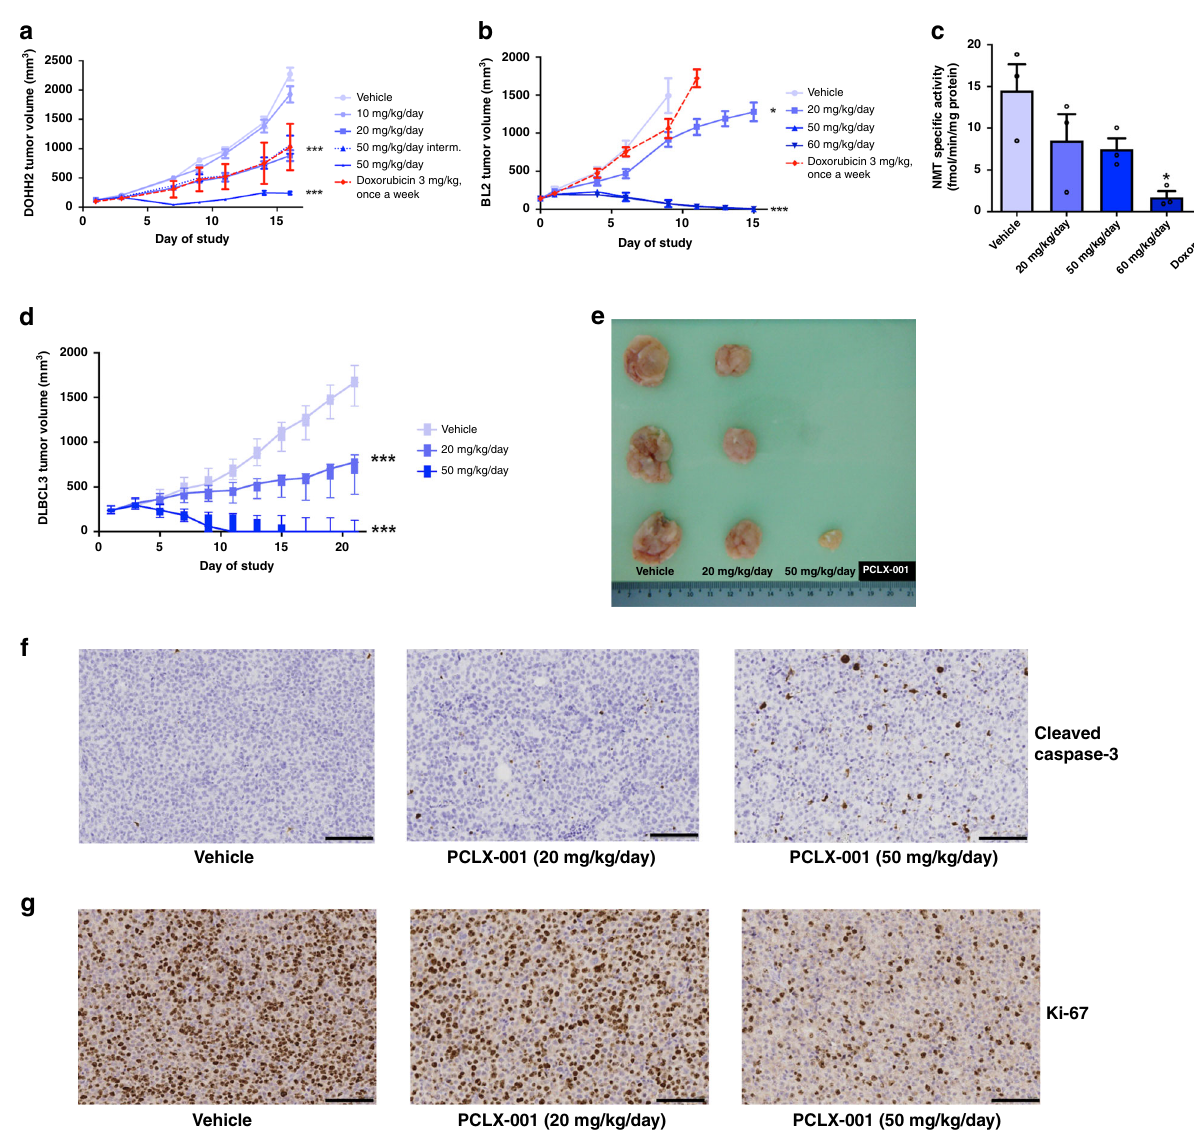
Fig. 7 PCLX-001 treatment reduces tumor volumes and leads to complete tumor regression in B-cell lymphoma xenograft models. Dose – response curves for murine subcutaneous xenografts derived from cell lines measuring the size of DOHH2 ( a ) and BL2 ( b ) tumors as a function of time. Error bars represent the standard deviation of average tumor volumes ( n = 10 per group). Average total NMT speci fi c activity assessed as previously described 21 in BL2 tumor samples from mice treated with PCLX-001, doxorubicin, or vehicle alone at the indicated doses. Tumor extracted from mice treated with 60 mg/kg/day have reduced NMT speci fi c activity as compared to vehicle (paired t -test, P = 0.0425). Error bars represent s.e.m. ( c ). Dose – response curve for the murine xenograft derived from patient DLBCL3. Datapoints represent average tumor volumes in all surviving animals. Error bars represent the standard deviation in the average tumor volumes ( d ). ***Indicates a signi fi cant difference in response rate between animals which received 20 mg/kg/day and 50 mg/kg/day of PCLX-001 ( P < 0.0001, n = 8 per group). Representative tumors from mice with patient-derived DLBCL3 xenografts ( e ). Representative IHC staining for cleaved caspase-3 ( f ) and Ki-67 ( g ) in the above DLBCL3 patient xenograft tumor samples. Scale bars equal to 100 μ m. Source data are provided as a Source Data fi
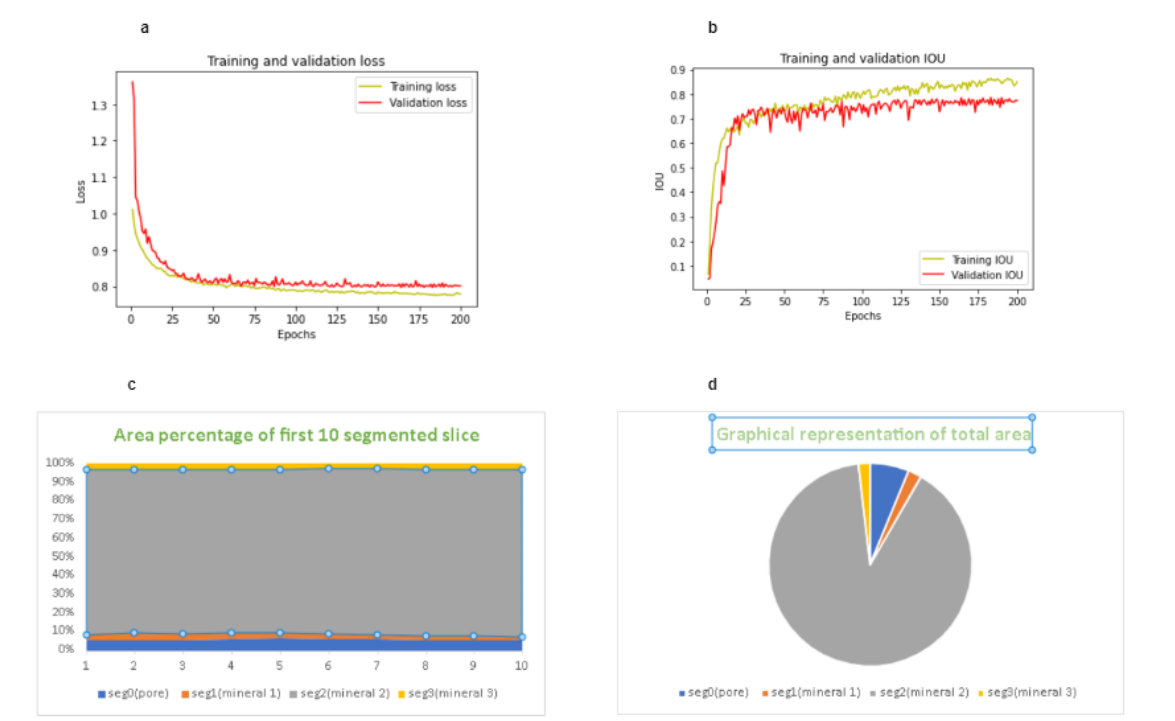
Figure 8. ( a ) Loss during training and testing as a result of the number of epochs. ( b ) IOU during training and testing as a result of the number of epochs. ( c ) Percentage of average area for each particle for the first 10 samples. ( d ) Representing the area of each particle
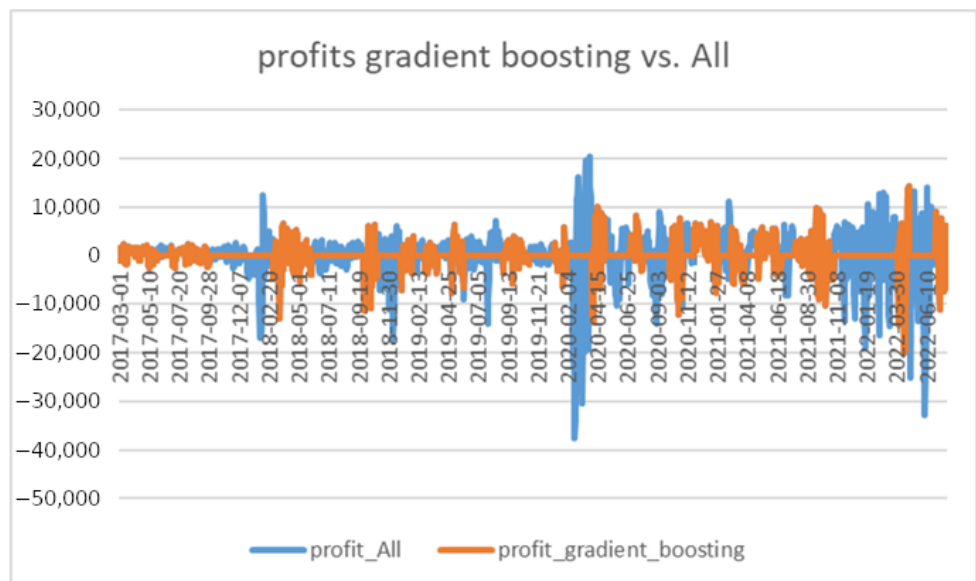
Figure 12. Distribution of profits for the “All-strategy” (blue) and for the “gradient-boosting strat- egy”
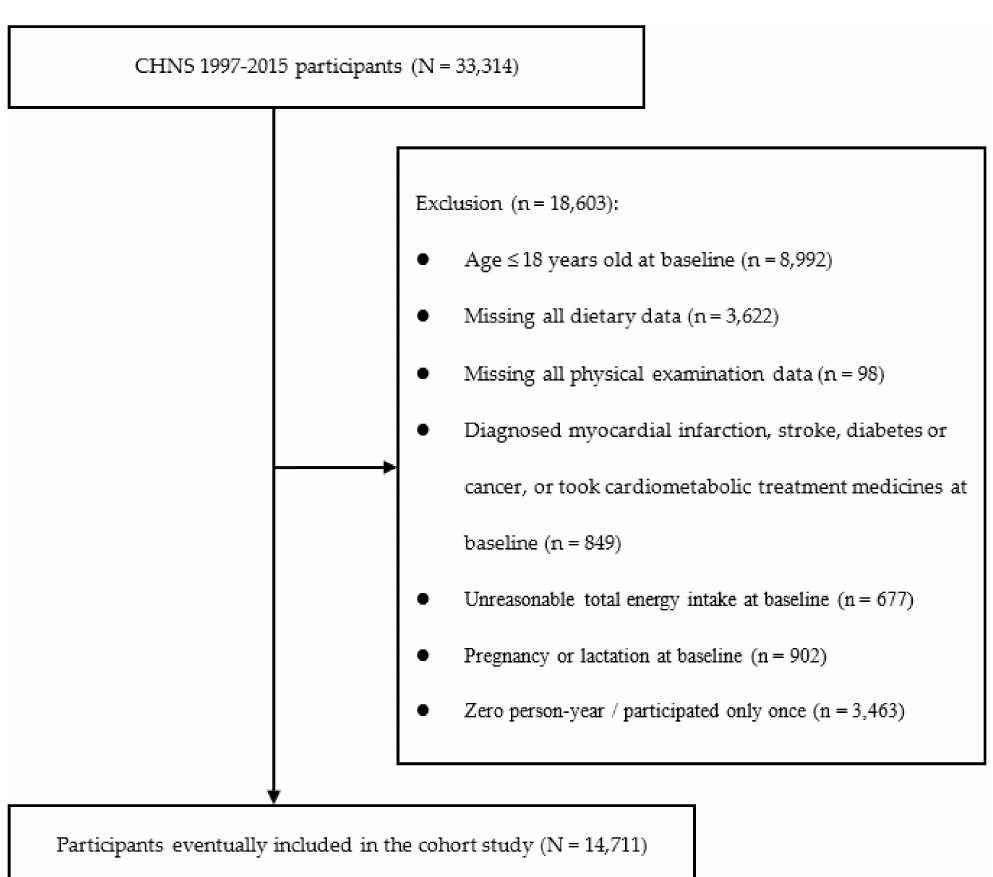
Figure 1. Flow chart of the prospective study with 14,711 Chinese adults from the China Health and Nutrition Survey (CHNS),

WHAT IS NEEDED:
Search the listing above for the string "Figure". Copy every line that contains it.

ANSWER SECTION:
Figure 8. ( a ) Loss during training and testing as a result of the number of epochs. ( b ) IOU during training and testing as a result of the number of epochs. ( c ) Percentage of average area for each particle for the first 10 samples. ( d ) Representing the area of each particle
Figure 12. Distribution of profits for the “All-strategy” (blue) and for the “gradient-boosting strat- egy”
Figure 1. Flow chart of the prospective study with 14,711 Chinese adults from the China Health and Nutrition Survey (CHNS),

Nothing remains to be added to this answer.